QUALIFYING (COMPLIANT) COVERAGE
“Qualifying coverage includes coverage provided by your employer, health insurance you purchase in the Health Insurance Marketplace, most government‐sponsored coverage, and coverage you purchase directly from an insurance company. However, qualifying coverage does not include coverage that may provide limited benefits, such as coverage only for vision care or dental care, workers’ compensation, or coverage that only covers a specific disease or condition”. (IRS.gov website) 2016 plans and prices will be available for preview the third week of October, 2015.
IMPORTANT DATES FOR 2016 Enrollment:
November 1, 2015: Open Enrollment starts — first day you can enroll in a 2016 Marketplace plan. Coverage can start as soon as January 1, 2016.
December 15, 2015: Last day to enroll in or change plans for new coverage to start January 1, 2016.
January 1, 2016: 2016 coverage starts for those who enroll or change plans by December 15.
January 15, 2016: Last day to enroll in or change plans for new coverage to start February 1,
2016.
January 31, 2016: 2016 Open Enrollment ends.
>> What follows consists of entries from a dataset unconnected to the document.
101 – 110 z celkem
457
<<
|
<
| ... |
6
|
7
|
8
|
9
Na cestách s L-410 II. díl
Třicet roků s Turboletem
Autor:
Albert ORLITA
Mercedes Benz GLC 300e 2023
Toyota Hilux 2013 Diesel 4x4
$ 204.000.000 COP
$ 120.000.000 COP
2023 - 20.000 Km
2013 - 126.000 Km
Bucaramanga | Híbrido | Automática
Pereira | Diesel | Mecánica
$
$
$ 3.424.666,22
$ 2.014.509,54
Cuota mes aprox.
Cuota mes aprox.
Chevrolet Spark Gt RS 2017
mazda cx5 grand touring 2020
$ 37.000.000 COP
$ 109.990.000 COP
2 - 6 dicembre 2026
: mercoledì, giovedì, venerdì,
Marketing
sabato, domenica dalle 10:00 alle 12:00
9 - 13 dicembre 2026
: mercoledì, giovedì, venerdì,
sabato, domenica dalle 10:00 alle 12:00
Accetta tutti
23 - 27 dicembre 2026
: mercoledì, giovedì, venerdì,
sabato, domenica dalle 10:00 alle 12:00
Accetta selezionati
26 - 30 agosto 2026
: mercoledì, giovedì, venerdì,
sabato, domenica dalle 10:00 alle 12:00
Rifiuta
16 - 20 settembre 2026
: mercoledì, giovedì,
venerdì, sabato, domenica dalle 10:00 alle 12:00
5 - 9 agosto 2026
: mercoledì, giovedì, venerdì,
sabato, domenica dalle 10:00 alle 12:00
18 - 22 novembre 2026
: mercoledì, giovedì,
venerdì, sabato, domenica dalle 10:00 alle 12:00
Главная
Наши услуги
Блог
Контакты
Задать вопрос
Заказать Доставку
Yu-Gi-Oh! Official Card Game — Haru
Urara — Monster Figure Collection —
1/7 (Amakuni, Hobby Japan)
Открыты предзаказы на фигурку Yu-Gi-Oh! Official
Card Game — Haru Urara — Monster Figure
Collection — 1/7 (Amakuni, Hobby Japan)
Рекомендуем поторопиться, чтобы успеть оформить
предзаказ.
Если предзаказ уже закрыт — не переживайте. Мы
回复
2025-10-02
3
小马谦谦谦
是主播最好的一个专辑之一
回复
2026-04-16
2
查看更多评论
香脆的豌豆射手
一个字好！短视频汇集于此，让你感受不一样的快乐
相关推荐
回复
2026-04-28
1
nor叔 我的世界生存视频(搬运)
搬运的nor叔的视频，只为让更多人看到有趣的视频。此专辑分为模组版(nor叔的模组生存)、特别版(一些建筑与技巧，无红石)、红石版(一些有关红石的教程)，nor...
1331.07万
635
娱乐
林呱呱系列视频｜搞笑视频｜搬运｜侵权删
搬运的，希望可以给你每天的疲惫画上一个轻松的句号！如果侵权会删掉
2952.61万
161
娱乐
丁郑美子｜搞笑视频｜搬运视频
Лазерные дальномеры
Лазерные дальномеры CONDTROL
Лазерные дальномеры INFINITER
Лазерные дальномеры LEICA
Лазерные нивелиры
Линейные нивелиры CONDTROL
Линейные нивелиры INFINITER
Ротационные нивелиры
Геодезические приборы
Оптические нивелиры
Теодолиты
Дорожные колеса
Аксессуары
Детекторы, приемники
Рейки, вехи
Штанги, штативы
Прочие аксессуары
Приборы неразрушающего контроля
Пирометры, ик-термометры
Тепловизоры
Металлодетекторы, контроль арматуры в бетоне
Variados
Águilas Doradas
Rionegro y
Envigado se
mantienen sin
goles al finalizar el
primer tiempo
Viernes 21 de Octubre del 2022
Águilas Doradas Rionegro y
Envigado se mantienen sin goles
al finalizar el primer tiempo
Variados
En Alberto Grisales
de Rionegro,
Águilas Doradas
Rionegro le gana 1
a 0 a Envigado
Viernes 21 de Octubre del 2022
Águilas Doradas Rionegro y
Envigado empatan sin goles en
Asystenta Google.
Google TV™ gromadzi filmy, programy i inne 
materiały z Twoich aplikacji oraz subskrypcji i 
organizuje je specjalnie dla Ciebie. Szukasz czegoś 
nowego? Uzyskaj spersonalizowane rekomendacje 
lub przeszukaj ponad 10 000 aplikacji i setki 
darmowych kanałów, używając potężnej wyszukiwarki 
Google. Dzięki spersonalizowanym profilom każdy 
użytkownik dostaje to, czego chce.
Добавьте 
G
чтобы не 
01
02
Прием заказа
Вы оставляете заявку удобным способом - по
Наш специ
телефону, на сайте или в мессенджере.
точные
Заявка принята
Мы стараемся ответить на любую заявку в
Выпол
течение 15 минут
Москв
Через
Enrollments or changes between January 16 and
January 31 take effect March 1, 2016.
RECOMMENDATIONS
‐ Do your homework before open enrollment starts November 1st 2015.
‐ Contact your accountant to discuss your personal tax situation and possible penalties, or exemptions.
‐ Speak to a professional insurance broker about your health insurance needs and what your options
are.
To summarize, 2016 seems to be the first year where we discover exactly how “affordable” the
“Affordable Care Act” really is. One prevailing fear among insurance companies and medical providers is
that consumers will be so strained by the cost of premiums that they may not be able to afford the
actual premiums and the out‐of‐pocket costs (deductibles, co‐insurance) required by the plan.
AND REMEMBER! ‐It’s always better to have some coverage than none at all!